TASK REQUIREMENTS: Return, from the material below, each line in which the word "name" is present.

RECORD EXTRACTS:
============
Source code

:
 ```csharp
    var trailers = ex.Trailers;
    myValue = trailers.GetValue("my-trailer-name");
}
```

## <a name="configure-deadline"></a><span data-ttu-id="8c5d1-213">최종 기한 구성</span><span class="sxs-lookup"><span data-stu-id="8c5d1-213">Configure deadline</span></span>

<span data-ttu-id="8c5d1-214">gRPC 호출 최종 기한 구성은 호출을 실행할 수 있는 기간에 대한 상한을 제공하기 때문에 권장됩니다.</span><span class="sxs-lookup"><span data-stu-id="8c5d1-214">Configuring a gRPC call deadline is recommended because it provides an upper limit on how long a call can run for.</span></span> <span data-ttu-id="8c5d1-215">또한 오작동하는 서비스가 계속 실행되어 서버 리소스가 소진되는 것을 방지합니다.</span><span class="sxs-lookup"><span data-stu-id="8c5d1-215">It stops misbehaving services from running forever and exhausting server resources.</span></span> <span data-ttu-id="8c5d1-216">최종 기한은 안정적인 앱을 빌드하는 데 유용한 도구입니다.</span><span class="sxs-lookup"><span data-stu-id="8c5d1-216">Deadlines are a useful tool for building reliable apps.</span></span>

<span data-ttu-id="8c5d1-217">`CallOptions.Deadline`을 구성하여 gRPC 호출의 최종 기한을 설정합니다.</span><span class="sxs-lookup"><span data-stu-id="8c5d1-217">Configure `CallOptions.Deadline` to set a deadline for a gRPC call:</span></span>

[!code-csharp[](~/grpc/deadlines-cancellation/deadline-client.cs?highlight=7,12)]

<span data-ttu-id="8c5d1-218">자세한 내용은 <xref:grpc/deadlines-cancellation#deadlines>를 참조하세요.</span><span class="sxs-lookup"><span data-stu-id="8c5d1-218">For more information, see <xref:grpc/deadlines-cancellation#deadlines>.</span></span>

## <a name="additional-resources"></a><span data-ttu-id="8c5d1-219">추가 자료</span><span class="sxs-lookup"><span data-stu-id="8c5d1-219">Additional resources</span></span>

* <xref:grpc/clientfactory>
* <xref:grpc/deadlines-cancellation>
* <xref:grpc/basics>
============
ANSWER BOX:
    myValue = trailers.GetValue("my-trailer-name");
## <a name="configure-deadline"></a><span data-ttu-id="8c5d1-213">최종 기한 구성</span><span class="sxs-lookup"><span data-stu-id="8c5d1-213">Configure deadline</span></span>
## <a name="additional-resources"></a><span data-ttu-id="8c5d1-219">추가 자료</span><span class="sxs-lookup"><span data-stu-id="8c5d1-219">Additional resources</span></span>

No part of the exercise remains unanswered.